- _Page excerpt_:
--- Start ---

DM: I think it’s a really good way to go about things. It creates a particular problem for me in the way I work, because my writing is personal. And I find that I have to have a specific personal reference point for writing a piece. So if you were to head a consortium project and you had brought in ten other people to participate, I don’t know those ten other people! And it’s going to be very difficult to get to know them. They might be able to contribute something to it but my focus is going to be on you and on your situation, your circumstances and the piece will be made out of that tiny reference point so that it feels right. Once that happens, then I know that I’m okay and the piece can have a life. It’s the same with any composing, whether it’s consortium or not, the piece has to have a specific time and a specific place, it can not be written in general for everybody, it has to be very specific to a place and a moment and what needs to happen. Once I feel the power of that, then I know that anyone else touching this piece will be able to find the power.

On the double horn concerto, there were ten schools involved and I would have visited all ten of these places in order to work with the people. I wound up working with five of these ensembles before the premiere took place. It’s really useful business for me to be in the same place with the performers. Our work in the last couple days has been fabulous! You guys come with a fine technical preparation and yet you understand how much we’ve moved in a brief time. That’s my concern with a consortium project, that I somehow be able to touch all the bases with all the people that are performing it so that it can turn out right.

I think it’s an unhappy thing for people to be at a distance from a composer. They are a contributing party, but they haven’t met the composer and when the piece comes their way the composer doesn’t go work with them, so they are left with this thing, which they may do fairly well, but it’s sort of an orphaned baby! (laughs) So I’ve got a real concern and a real need to find that personal space with each of the players. I find it terrifically useful (to work with the performers) from their end and mine as well. The usefulness to me is that when I hear people rehearse and work with them, is that all this energy comes right, straight back to me and I can hear intimately into the textures that have been created.

I get to be in that live space with that music happening and the terrific nature of the living sound is at work. That’s my energy, that’s what feeds me as a composer. I have to be apart to write the music, but to remain isolated is incorrect. I can’t do that. I sort of insisted on (working with the performers) over the years and have wound up being able to work very well with performers, it’s a very rare case indeed that I don’t get along with the people I am making music with. And even rarer case when they don’t ask me to come for a premiere!

RP: Your compositions encompasses so many different ideas and styles, where do all those things come from?

--- End ---

- _What this exercise asks_:
**1)** In the composer interview, could you repeat the passage starting at "On the double" and ending at "turn out right.", changing "ensembles" to "groups"?
**2)** Could you rewrite the paragraph of the composer interview that begins "I think it's an unhappy thing" more briefly, keeping its main facts?

- _Supplied material_:
--- Start ---

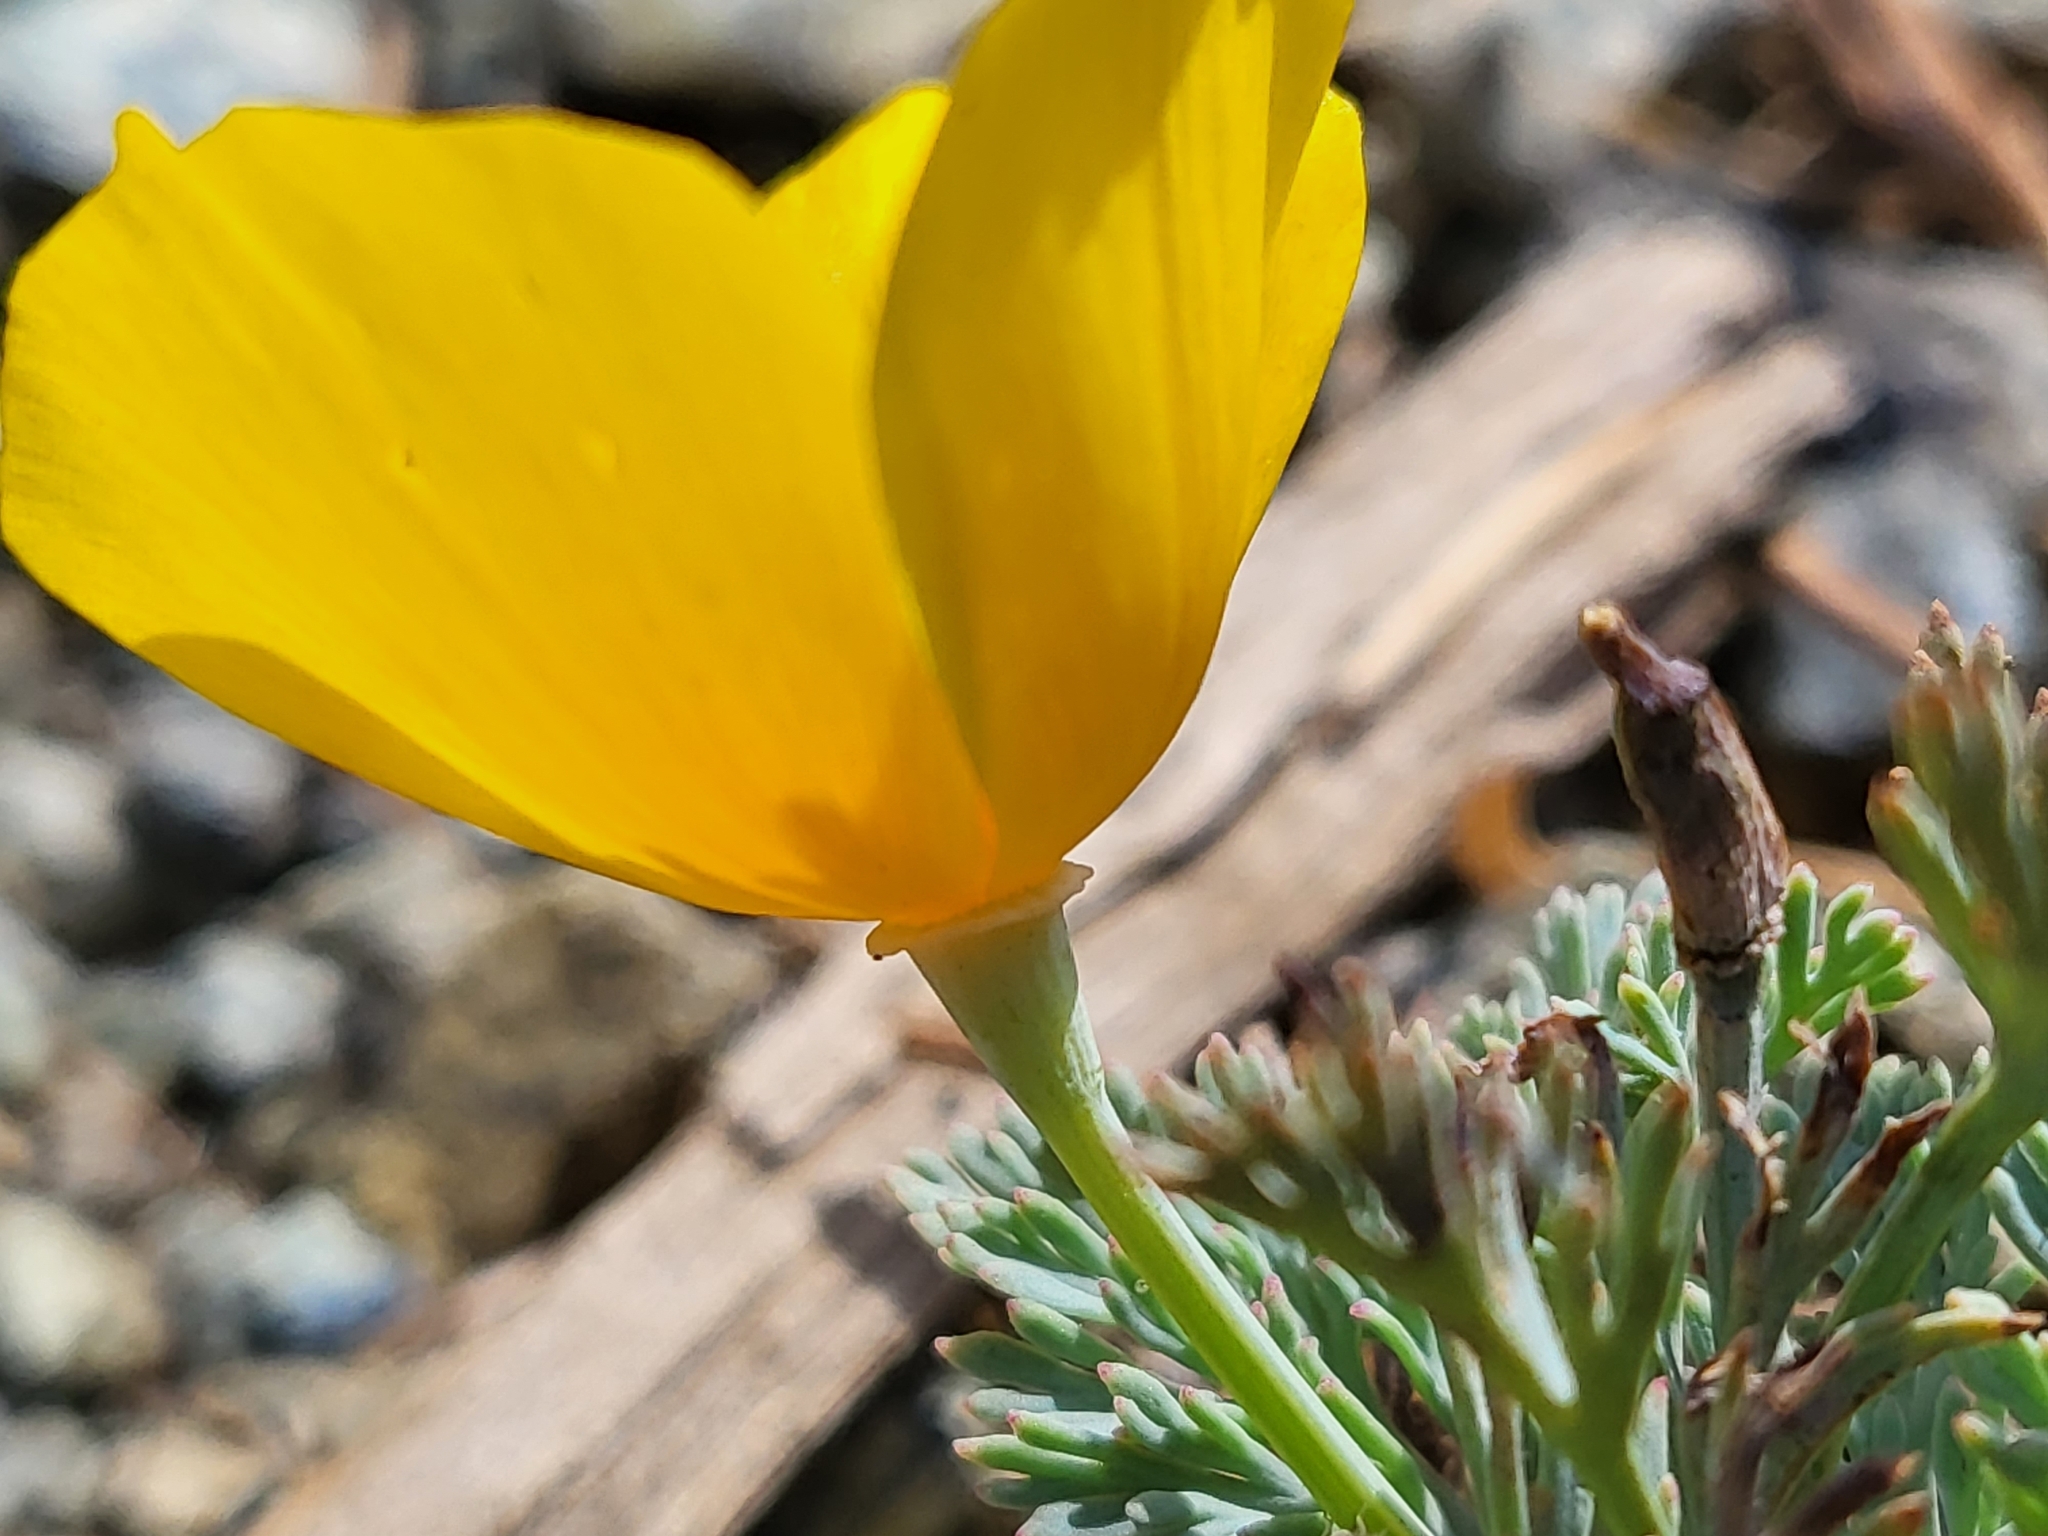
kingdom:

--- End ---

- _Answers by task_:
**1)**
On the double horn concerto, there were ten schools involved and I would have visited all ten of these places in order to work with the people. I wound up working with five of these groups before the premiere took place. It’s really useful business for me to be in the same place with the performers. Our work in the last couple days has been fabulous! You guys come with a fine technical preparation and yet you understand how much we’ve moved in a brief time. That’s my concern with a consortium project, that I somehow be able to touch all the bases with all the people that are performing it so that it can turn out right.

**2)** It's unfortunate when performers in a piece never meet the composer and the composer doesn't come to work with them. They may play it fairly well, but it's like an orphaned baby. So I need to find a personal space with each player. Working together is very useful for both sides: when I hear people rehearse, their energy comes straight back to me, and I can hear closely into the textures that have been created.